Cielo
Durante unas semanas madame Manec se siente mejor. Le promete a Etienne que no olvidará la edad que tiene ni intentará serlo todo para todo el mundo, que no hará la guerra ella sola. Una tarde a comienzos de junio, casi dos años exactos después de la invasión de Francia, ella y Marie-Laure caminan sobre un campo de florecillas al este de Saint-Malo. Madame Manec le ha dicho a Etienne que iban a ver si conseguían fresas en el mercado de Saint-Servan, pero Marie-Laure sabe que cuando se han detenido a saludar a una mujer en el camino hacia allí, madame ha entregado un sobre y ha recogido otro.
Por sugerencia de la propia madame se tumban un rato en la hierba; Marie-Laure escucha a las abejas que polinizan las flores e intenta imaginar sus viajes tal y como los describe Etienne: cada obrera sigue un riachuelo de aroma, busca patrones ultravioleta en las flores, llena las cestas que hay adosadas a sus patas con granos de polen y luego regresa borracha y pesada a casa.
¿Cómo saben las pequeñas abejas el papel que deben cumplir?
Madame Manec se quita los zapatos, enciende un cigarrillo y deja escapar un gruñido de satisfacción. Se oye el zumbido de los insectos: avispas, sírfidos, una libélula. Etienne ha enseñado a Marie-Laure a distinguir a cada uno por su sonido.
—¿Qué es una multicopista, madame?
—Algo que sirve para hacer octavillas.
—¿Y qué tiene eso que ver con la mujer con la que nos hemos cruzado?
—Nada de lo que debas preocuparte, querida.
Un caballo relincha, la brisa marina las alcanza con una dulzura y frescura llena de olores.
—Madame, ¿qué aspecto tengo?
—Tienes miles de pecas.
—Papá solía decir que eran como estrellas en el cielo o como manzanas en un árbol.
—Son puntos marrones, niña. Miles de pequeños puntos marrones.
—Eso suena mal.
—Pero en ti son bonitos.
—Madame, ¿cree que en el cielo realmente veremos a Dios cara a cara?
—Es posible.
—¿Y qué sucede si eres ciega?
—Yo diría que, si Dios quiere que veamos algo, lo más probable es que lo veamos.
—El tío Etienne dice que el cielo es como la manta a la que se aferran los bebés. Dice que la gente ha volado en aviones a diez mil metros del suelo y no han visto allí ningún reino, ni puertas, ni ángeles.
Madame Manec irrumpe en una cadena de tosidos que asustan a Marie-Laure.
—Tú estás pensando en tu padre —dice al fin—. Tienes que creer que tu padre regresará.
—¿No se cansa de creer, madame? ¿No necesita pruebas a veces?
Madame Manec pone una mano sobre la frente de Marie-Laure, esa mano pesada que la primera vez le hizo pensar en la de un jardinero o la de un geólogo.
—Nunca dejes de creer.
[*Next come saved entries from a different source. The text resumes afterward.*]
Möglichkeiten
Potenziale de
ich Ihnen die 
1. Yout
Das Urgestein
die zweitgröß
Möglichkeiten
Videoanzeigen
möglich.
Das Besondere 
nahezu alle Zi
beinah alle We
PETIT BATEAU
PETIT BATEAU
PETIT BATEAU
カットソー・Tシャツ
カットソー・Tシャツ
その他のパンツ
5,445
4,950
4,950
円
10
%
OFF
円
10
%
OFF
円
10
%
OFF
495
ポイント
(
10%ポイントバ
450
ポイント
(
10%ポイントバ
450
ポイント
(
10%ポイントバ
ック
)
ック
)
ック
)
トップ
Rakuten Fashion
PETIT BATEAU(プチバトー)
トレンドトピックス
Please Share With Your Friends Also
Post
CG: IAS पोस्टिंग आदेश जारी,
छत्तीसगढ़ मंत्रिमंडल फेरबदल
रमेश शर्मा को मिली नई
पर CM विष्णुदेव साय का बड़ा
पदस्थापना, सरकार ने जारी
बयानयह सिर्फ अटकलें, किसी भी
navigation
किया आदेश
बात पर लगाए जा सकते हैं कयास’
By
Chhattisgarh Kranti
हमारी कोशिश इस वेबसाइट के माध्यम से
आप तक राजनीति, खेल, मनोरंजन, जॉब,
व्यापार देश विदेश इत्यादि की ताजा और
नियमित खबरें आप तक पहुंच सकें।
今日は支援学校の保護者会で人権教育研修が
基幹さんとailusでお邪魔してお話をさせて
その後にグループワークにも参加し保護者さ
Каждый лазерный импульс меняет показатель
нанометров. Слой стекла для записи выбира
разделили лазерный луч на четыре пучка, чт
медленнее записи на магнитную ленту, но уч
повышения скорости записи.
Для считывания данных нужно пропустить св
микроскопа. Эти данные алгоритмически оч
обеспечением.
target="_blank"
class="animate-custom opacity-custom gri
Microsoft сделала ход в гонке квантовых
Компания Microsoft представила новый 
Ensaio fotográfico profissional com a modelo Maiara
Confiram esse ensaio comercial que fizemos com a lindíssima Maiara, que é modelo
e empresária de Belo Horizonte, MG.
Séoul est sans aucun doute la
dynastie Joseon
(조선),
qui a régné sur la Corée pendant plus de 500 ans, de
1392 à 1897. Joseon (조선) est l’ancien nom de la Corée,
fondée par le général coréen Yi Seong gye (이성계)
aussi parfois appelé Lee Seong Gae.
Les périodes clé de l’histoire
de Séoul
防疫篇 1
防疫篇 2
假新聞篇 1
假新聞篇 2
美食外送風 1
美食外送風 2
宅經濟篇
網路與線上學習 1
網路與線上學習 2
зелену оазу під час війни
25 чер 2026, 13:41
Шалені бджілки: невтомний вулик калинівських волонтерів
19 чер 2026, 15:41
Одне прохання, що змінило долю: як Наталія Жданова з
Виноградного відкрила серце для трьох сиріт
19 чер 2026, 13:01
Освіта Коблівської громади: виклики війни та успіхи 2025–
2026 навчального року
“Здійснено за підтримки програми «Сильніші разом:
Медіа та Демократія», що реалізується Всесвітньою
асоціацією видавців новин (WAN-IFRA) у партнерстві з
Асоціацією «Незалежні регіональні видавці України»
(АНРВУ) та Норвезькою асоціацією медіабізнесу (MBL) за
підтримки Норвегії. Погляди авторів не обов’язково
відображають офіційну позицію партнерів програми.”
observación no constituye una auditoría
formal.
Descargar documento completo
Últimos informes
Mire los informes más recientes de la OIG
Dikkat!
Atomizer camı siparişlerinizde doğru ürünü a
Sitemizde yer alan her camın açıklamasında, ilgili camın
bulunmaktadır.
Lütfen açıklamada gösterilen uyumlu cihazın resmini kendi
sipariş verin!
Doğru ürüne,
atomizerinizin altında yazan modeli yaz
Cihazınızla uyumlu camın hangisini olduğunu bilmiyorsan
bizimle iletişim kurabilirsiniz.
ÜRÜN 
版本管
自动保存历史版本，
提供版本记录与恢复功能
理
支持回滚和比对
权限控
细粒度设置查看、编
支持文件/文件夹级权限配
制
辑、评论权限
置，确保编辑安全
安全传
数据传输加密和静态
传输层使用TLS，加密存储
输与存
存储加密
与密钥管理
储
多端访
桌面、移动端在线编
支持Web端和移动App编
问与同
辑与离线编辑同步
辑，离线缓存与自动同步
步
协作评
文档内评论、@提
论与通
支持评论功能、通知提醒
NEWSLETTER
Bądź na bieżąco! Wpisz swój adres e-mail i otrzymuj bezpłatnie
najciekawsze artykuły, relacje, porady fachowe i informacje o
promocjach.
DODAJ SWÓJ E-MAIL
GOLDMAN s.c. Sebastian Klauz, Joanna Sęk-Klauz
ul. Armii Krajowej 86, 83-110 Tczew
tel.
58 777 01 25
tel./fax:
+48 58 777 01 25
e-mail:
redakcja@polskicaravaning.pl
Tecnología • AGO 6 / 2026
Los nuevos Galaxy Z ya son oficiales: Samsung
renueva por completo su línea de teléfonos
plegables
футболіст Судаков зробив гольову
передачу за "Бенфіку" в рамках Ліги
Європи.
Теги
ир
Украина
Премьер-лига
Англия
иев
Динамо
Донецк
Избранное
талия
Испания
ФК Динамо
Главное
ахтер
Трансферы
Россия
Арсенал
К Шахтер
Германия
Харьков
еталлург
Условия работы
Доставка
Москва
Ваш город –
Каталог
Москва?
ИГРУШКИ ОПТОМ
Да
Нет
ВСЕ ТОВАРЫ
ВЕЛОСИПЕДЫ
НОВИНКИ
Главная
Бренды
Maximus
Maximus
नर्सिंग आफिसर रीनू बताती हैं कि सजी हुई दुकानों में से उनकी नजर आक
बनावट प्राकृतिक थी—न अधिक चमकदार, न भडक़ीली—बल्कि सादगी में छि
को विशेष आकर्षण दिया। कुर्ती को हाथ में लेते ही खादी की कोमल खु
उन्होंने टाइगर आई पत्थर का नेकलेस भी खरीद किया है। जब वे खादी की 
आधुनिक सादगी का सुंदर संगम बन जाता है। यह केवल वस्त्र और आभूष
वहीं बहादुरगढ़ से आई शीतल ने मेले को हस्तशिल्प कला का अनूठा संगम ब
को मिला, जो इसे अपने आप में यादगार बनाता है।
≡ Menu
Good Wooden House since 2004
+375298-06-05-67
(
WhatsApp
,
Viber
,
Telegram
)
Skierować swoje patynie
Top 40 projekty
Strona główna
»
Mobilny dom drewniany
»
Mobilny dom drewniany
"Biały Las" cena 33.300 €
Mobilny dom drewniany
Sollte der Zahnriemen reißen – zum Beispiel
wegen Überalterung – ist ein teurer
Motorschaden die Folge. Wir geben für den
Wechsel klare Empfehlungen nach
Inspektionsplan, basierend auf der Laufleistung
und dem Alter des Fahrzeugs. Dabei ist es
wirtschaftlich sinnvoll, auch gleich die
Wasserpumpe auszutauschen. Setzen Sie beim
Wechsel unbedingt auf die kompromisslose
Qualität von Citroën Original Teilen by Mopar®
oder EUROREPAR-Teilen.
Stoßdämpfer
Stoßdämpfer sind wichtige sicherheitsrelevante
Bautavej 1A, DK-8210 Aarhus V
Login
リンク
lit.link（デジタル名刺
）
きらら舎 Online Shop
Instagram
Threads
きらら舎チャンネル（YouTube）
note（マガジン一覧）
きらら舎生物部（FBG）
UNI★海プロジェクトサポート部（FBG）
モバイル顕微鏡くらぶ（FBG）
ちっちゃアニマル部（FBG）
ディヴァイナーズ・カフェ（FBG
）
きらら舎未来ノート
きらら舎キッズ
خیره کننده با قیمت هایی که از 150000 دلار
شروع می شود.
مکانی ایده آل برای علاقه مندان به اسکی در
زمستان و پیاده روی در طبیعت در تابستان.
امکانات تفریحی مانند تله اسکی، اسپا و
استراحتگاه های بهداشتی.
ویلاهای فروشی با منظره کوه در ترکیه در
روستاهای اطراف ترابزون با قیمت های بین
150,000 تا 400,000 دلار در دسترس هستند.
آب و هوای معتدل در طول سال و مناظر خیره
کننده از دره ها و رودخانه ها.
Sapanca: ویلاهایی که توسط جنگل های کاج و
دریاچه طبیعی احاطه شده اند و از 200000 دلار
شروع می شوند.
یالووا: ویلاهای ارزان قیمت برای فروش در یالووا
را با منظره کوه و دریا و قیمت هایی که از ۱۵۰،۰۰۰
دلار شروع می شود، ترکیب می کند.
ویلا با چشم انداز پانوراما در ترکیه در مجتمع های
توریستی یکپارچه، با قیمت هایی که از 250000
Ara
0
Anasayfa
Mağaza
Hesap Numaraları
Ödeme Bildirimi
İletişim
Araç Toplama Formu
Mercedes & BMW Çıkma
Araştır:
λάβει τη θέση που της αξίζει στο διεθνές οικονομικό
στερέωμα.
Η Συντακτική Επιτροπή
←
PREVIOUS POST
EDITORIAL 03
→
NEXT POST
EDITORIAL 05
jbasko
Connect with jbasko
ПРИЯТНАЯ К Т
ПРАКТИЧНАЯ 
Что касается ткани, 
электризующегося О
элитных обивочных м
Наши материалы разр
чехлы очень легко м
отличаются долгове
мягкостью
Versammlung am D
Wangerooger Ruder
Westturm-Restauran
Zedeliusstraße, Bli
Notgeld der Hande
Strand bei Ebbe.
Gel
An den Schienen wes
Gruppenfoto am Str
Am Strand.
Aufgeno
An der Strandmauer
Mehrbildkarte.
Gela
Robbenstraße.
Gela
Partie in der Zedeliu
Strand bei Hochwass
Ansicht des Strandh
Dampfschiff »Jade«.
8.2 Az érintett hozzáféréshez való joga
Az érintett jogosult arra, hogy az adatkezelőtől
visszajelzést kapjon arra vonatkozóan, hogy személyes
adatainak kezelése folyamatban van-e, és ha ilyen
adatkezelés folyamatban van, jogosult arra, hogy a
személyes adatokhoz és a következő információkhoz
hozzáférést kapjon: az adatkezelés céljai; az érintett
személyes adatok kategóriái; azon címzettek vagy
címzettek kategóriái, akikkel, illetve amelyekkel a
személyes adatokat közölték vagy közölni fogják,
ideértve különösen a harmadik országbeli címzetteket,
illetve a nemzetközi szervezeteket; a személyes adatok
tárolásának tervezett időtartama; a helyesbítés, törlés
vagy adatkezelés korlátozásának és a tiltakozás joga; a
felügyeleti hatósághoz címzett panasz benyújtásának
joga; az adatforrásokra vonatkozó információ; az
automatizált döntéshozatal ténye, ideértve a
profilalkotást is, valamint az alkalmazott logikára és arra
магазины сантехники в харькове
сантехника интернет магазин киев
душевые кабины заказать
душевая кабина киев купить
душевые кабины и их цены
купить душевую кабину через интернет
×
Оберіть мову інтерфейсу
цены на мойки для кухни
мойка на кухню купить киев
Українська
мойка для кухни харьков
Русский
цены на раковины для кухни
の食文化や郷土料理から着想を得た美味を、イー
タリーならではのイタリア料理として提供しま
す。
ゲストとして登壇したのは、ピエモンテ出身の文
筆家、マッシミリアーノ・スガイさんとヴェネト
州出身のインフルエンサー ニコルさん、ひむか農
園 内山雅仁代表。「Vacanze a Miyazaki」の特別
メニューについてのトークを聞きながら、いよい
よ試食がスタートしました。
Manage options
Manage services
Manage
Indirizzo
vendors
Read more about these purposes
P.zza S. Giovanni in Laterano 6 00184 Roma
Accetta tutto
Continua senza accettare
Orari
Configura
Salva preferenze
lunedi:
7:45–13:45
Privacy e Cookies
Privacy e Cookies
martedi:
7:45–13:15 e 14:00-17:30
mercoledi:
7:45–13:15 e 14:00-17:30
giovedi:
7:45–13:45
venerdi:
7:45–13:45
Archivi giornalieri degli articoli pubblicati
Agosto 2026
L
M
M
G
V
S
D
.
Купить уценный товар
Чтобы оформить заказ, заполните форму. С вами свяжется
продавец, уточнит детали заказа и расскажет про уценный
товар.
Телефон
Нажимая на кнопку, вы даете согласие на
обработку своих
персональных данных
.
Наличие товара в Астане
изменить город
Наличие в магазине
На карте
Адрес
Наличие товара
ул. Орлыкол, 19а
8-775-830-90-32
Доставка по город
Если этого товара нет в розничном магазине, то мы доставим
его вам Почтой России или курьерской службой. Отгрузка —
Eso es lo más importante.
Las florecillas se mecen en sus tallos y las abejas hacen su duro trabajo. Ojalá la vida fuera como una novela de Julio Verne, piensa Marie-Laure, y uno pudiera pasar las páginas cuando lo necesita para saber lo que va a suceder más adelante.
—¿Madame?
—Sí, Marie.
—¿Qué cree que comen en el cielo?
—No estoy segura de que necesiten comida en el cielo.
—¡No comen! Entonces no creo que le guste ese sitio, ¿verdad?
Pero madame Manec no se ríe como Marie-Laure había esperado. No dice nada en absoluto. Solo se escucha su respiración.
—¿La he ofendido, madame?
—No, niña.
—¿Estamos en peligro?
—No más que cualquier otro día.
La hierba se inclina y estremece. Los caballos relinchan. Madame dice, casi en un susurro:
—Ahora que lo pienso, niña, espero que el cielo sea algo parecido a esto.